Cuesta pensar en un Benidorm sin Low Festival. Pero también en un Low Festival sin Benidorm. Pocos eventos culturales alcanzan una simbiosis tan orgánica con el lugar que los acoge. Producciones Baltimore abrió la puerta a otro tipo de turismo en la ciudad de los rascacielos: un turismo joven, inquieto y cultural. Le tendió la mano a un Ayuntamiento que supo ver en aquella propuesta una oportunidad de diversificación económica y de reposicionamiento de marca. La apuesta resultó ser un acierto: el Low se convirtió en la gallina de los huevos de oro. Todos querían al Low y, por tanto, todos amaban Benidorm.
Artísticamente, Benidorm siempre ha tenido algo de kitsch, casi pop, que la hace inconfundible. Esa mezcla entre lo glamuroso y lo popular, entre lo clásico y lo excesivo, le otorga una personalidad que Producciones Baltimore supo capitalizar con inteligencia. Ya no se trataba solo de vender un festival de música, sino de ofrecer una experiencia de ocio unida a un entorno concreto. El Low transformó la percepción de la ciudad, proyectándola como una postal moderna donde convivían la estética del veraneo de los sesenta con la sofisticación de los grandes festivales europeos.
Esa alianza dio una nueva vida a Benidorm: tú me das un espacio, yo te lleno la ciudad de gente. Un trueque lícito que durante catorce años generó expectación, dinamismo y una identidad compartida. Los carteles utilizaban el skyline como llamada y la playa como descanso. Pero con este futuro truncado, la idealización se desmorona. O no todo era tan idílico como parecía, o alguien erró en la estrategia de futuro. El Low pierde parte de su encanto, y Benidorm, el festival que la reconcilió con el público joven.
Porque proyectos culturales como el Benidorm Fest no cubren todas las necesidades de una ciudad de su magnitud y los nuevos eventos que puedan llegar carecen del sello de calidad de una marca tan consolidada como el Low. Y si giramos la perspectiva, el festival tampoco encontrará con facilidad un entorno que le aporte tanto. Lo que ofrece Benidorm, desde su infraestructura hotelera hasta su atmósfera característica, no lo replica ninguna otra localidad alicantina. Allí siempre hay espacio, incluso cuando todo está lleno.

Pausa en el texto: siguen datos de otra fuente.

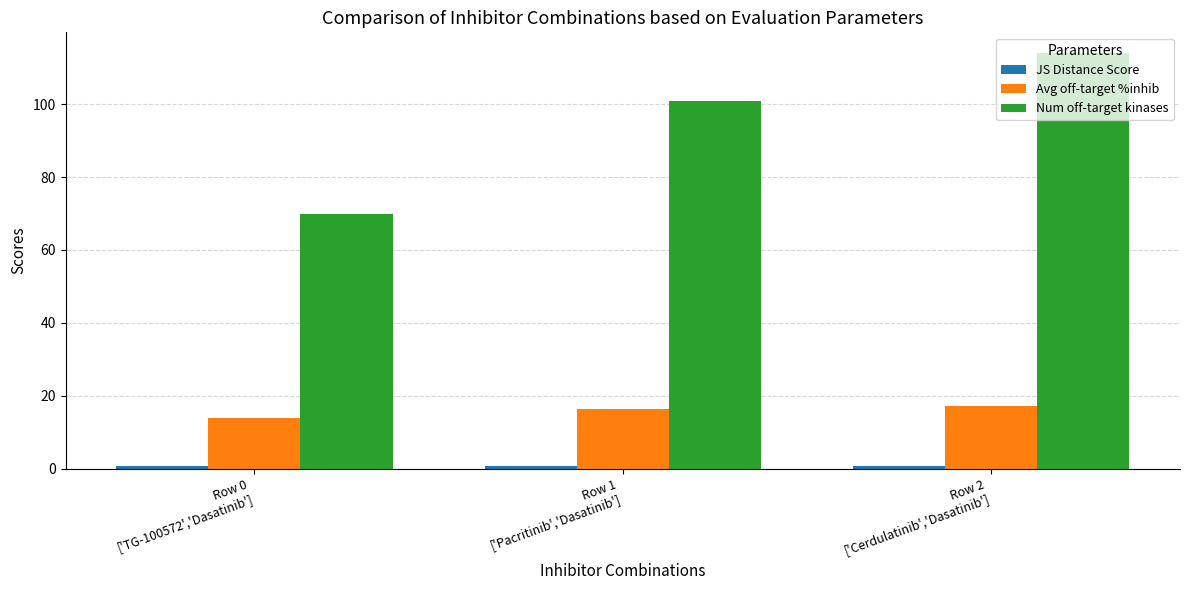

How many series are shown in this chart?

3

Con su cambio de ubicación, se desvanece una parte significativa de la historia cultural reciente de la provincia de Alicante. La pregunta de qué ciudad acogerá al mastodonte festivalero resulta casi anecdótica: Torrevieja, Dénia, Calp, Elche o incluso Alicante suenan como nombres secundarios frente a un actor principal que siempre construye hacia arriba. Los intereses económicos de ambas partes piden una reconciliación, pero todo indica que sus caminos se han separado para no volver a encontrarse jamás.